Tuesday, January 3, 2012

The Spare Palette

Feeling once more the pull of black and white art, a spare palette that in the hands of talented artists doubles the sense of drama, I pulled down again a book introduced here last July, Portrait of Latin America As Seen by her Print Makers. Turning unhurriedly through these monochrome plates, it is soon apparent that the work moves from primitive to folk art to fine art. Clear as well that the subjects evoke a world of rural Latin America far from our notions of modern life. One page offers a portrait of hungry peasants, another a picture of men at work, or family members entwined in embrace, and another the lined face in close-up of a village elder, a microcosm of life among people of the earth, people for whom family is life.


The three plates here each illustrate a different facet of rustic life as it is lived and completed in places far away from world capitals. The first, a work titled only Grabado (Engraving) is a portrait of grief in the face of death who has taken away a loved one. The second, by Mexico’s greatest artist portrays a family expressing gratitude for the fruits of their labor. The last print is one expressing the camaraderie of Uruguayan gauchos at the start of a long day.


Engraving by Pompeyo Audivert; wood engraving (1944)


Audivert was born in Spain in 1900, emigrating to Argentina at the age of eleven. He became a naturalized Argentinian in 1916. A painter and graphic artist, he belonged to a group of progressive artists known as “The New Generation.” He died in 1977.


Fruits of Labor by Diego Rivera; lithograph (1932)


Born in 1886, Rivera is perhaps the most well-known of Mexican artists. His work is in museums all over the world and his frescoes and murals are painted in and on numerous buildings, 300 of them in Mexico alone. An active communist, Rivera was perhaps as famous for his politics as his art. He died in 1957.


Discussing Horse Breaking by Carlos González; woodcut (1941)

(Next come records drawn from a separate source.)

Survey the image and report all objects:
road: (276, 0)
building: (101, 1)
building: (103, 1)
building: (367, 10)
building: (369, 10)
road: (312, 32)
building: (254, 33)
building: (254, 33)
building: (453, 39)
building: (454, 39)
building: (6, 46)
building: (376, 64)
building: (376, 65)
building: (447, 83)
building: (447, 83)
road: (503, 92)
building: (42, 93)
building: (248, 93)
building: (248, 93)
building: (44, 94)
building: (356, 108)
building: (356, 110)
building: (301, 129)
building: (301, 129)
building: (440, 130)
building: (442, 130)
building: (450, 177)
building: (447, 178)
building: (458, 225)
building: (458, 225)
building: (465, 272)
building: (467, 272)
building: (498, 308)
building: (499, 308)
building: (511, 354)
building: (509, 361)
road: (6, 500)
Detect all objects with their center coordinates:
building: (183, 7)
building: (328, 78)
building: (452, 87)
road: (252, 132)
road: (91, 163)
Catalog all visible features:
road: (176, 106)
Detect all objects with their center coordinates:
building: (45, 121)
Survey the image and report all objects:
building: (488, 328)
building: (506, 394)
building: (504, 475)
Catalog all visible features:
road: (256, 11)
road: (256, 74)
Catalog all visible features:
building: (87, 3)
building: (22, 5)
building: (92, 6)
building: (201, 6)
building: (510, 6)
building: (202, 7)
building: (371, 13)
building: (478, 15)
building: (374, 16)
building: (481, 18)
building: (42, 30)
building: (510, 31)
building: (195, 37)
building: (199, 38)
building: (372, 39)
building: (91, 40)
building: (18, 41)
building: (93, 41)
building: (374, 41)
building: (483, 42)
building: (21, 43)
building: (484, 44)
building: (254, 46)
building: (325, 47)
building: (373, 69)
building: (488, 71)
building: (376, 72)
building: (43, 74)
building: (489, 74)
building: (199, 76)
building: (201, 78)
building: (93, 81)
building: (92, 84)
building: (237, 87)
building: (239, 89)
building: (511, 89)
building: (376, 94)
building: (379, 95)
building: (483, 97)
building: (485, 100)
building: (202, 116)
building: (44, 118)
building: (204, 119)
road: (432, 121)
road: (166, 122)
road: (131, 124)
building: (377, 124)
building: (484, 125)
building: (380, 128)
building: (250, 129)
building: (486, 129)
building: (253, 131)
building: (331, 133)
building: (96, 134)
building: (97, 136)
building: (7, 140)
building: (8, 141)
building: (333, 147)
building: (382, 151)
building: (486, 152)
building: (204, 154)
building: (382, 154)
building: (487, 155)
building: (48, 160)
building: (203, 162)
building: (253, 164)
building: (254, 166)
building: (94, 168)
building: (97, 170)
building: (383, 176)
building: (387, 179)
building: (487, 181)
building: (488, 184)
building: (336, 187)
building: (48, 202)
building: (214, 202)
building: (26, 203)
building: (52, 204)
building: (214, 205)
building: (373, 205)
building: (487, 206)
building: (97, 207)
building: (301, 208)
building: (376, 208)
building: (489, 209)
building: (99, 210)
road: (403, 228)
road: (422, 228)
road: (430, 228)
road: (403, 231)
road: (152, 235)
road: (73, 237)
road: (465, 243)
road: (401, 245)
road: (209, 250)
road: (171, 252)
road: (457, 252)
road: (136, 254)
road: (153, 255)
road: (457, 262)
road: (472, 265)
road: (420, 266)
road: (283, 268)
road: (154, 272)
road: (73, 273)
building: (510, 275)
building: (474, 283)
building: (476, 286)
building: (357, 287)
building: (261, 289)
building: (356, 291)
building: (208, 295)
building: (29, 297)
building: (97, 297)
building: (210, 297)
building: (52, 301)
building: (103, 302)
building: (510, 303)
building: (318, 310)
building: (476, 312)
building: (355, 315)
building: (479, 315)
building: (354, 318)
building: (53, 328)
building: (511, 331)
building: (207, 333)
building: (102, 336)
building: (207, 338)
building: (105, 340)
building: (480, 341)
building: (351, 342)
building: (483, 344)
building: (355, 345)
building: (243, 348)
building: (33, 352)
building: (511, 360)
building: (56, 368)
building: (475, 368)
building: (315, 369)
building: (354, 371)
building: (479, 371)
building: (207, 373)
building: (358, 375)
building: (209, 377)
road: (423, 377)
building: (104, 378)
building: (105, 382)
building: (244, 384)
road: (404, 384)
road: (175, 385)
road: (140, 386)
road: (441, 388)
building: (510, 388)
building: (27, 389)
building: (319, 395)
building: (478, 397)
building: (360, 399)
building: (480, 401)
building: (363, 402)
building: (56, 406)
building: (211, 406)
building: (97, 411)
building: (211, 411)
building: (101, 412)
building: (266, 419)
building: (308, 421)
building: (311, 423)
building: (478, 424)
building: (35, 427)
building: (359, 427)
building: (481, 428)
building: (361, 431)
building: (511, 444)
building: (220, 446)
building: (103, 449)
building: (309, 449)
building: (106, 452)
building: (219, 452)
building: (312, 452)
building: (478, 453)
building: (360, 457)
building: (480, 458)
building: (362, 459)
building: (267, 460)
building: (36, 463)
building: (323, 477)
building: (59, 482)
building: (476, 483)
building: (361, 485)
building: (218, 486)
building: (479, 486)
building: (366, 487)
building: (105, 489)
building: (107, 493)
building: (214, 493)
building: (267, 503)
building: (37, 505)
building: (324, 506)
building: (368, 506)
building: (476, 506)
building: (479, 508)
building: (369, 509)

Born in 1905 and raised on the treeless plains of Uruguay, González studied for a time at The School of Plastic Arts, but disagreed with his professors and returned to the country. He was a painter, muralist and graphic artist.

1 comment:

  1. I really really like the first engraving--Grabado. There's something theatrical in the masklike faces, the lines of the garments drawing the eye down. Do I know what I am talking about? Not really. But isn't Art subjective?--the meaning and reaction totally dependent on the viewer?